To make a much longer story shorter, the Unitarian "reverend" stood there in front of 100 greiving masonic family members, and assured them over and over how God is loving, and that my uncle was in heaven, and with them in spirit, etc.
Later on, during the reception at the lodge (I was covered head to feet in the Blood), I had a chance to speak to that "reverend" (Nicolaitan?). He said his main ministry was to the dying, assuring them of easy passage. I asked him if my uncle had been born again, to which the answer was no, then I asked him if Jesus was lying in John 3:3. Among other points, I quoted him around five scriptures for each point, all in relation to my uncle's salvation, or lack thereof. He was visibly upset, for the entrance of the Word was casting light on his apostacy. Now, both my mother and I each wrote very careful, loving letters to my uncle before he died, pleading with grace and love that he listen to the gospel of Jesus Christ. The rest of the family, being entrenched in masonry, blocked these attempts.
The anger I feel is at that "reverend", who the family DID listen to and let talk to my uncle, yet he completely perverted the Gospel into a lie that possibly cost my uncle his eternal life.
I've encountered grave apostacy left and right amongst professing christians everywhere I go (except at my new church, Praise God!), and it greives my soul to see their blank stares of unbeleif and pre-programming when actual truth is presented in the most loving, graceful way I can muster.
Also, when trying to witness in my workplace, on the street, and to my neighbors, I encounter such blindness, such willful ignorance, such scoffing and rejection of the Gospel, I often get greatly discouraged.
I won't even get into the stuff that I encountered at my old church.

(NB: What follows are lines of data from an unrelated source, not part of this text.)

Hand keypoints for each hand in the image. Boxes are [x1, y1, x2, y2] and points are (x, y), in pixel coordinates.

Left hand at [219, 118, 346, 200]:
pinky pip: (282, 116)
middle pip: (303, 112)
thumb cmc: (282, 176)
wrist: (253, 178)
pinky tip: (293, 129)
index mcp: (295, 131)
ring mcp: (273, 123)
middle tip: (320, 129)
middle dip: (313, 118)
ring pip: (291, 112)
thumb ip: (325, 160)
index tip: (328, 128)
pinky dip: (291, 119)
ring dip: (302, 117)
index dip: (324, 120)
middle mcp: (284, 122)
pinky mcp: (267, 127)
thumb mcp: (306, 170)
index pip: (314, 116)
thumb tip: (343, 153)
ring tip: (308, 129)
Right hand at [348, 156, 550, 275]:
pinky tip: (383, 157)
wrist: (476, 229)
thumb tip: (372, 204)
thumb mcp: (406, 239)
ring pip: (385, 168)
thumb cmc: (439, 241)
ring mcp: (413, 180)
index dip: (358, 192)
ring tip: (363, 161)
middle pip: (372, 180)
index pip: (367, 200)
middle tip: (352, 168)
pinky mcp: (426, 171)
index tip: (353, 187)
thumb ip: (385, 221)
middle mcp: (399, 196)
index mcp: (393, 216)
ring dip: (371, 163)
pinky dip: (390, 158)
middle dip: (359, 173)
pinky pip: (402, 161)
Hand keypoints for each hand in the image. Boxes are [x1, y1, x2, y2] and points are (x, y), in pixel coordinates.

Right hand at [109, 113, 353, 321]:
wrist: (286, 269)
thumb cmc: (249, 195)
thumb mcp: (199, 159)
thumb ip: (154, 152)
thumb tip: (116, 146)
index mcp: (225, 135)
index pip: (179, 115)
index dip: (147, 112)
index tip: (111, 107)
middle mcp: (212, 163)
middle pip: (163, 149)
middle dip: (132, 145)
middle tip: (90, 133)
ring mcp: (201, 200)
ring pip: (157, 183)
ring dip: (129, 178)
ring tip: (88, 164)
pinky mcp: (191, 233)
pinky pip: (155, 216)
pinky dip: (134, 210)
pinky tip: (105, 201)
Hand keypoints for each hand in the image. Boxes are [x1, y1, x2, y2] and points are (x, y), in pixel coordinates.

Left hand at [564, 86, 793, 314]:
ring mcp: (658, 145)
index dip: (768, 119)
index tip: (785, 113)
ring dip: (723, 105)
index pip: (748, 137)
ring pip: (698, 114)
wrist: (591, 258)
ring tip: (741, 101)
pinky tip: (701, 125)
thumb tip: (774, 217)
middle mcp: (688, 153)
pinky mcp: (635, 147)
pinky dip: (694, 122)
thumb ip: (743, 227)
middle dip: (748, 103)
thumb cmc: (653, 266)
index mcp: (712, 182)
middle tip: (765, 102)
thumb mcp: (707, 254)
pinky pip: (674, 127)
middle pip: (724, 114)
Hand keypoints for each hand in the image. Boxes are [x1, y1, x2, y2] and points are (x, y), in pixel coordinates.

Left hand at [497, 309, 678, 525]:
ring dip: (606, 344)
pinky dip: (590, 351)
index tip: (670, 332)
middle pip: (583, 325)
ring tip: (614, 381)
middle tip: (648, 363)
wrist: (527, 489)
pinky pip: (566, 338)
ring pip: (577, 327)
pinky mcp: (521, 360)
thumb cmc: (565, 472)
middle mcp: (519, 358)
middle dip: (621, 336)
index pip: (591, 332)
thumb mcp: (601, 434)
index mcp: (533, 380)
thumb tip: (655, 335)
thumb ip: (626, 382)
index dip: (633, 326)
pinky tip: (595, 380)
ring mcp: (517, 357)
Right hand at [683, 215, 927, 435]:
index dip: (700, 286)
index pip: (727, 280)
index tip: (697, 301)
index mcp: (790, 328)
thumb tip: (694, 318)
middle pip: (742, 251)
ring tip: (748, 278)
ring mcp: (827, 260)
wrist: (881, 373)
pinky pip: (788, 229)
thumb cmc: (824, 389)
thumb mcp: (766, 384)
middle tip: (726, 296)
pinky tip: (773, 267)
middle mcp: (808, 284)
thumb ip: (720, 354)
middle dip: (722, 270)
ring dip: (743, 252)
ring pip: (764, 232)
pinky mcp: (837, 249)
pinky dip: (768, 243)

I've undertaken an evangelism course and I'm about 15 weeks in. I have definately learned alot about the Biblical way to evangelize, and God has sent certain people along my path where the entire process went so perfectly, that I came away thankful that God showed me that I can be useful for Him, I am able to use what I'm learning.
I've read the promises in scripture, the examples, the admonitions about soul-winning, and I do beleive them, yet I still find my spirit beaten down, requiring much restoration in prayer on a daily basis.
I have also been laboring to share the gospel with someone very close to me, whom I have grown to love, from before I was saved. This area seems to be the worst of them all.
I've studied the Bible versions, I've studied authority of scripture, I know an awful lot about creation refuting evolution (which is a very common objection to the Bible), and the evangelism course has taught me many methods and analogies to use, but yet..
I guess I'm just trying to say I am mad at satan for his relentless assault on all fronts at keeping the people I love and care for away from the Saviour. Sometimes its so discouraging, I have difficulty enjoying the Joy of the Lord because I am so burdened sometimes. I know satan is just flaunting his works in front of me, knowing that I see them all for what they are, and taunting me into giving up by showing me what I'm up against.
I know I have the victor on my side, and working through me. I know I need to trust more on the Lord, focus on purity and yeilding control to the Holy Spirit to make me a better vessel, but its a fight, Oh Lord is it a fight.
My Flesh doth WAR against my Spirit!
I know somehow the remedy is more time in scripture, more time on my knees, more effort on my part, and more trusting in the Lord.

I guess I can answer my own questions, I know where more and more effort is needed. I then in turn become greived when I let the burdens of the day keep me away from the work to be done when I'm alone.

I apologize for the long post, without any edification to you all. I guess I just ask that you say a quick prayer for me, that this soldier would press on.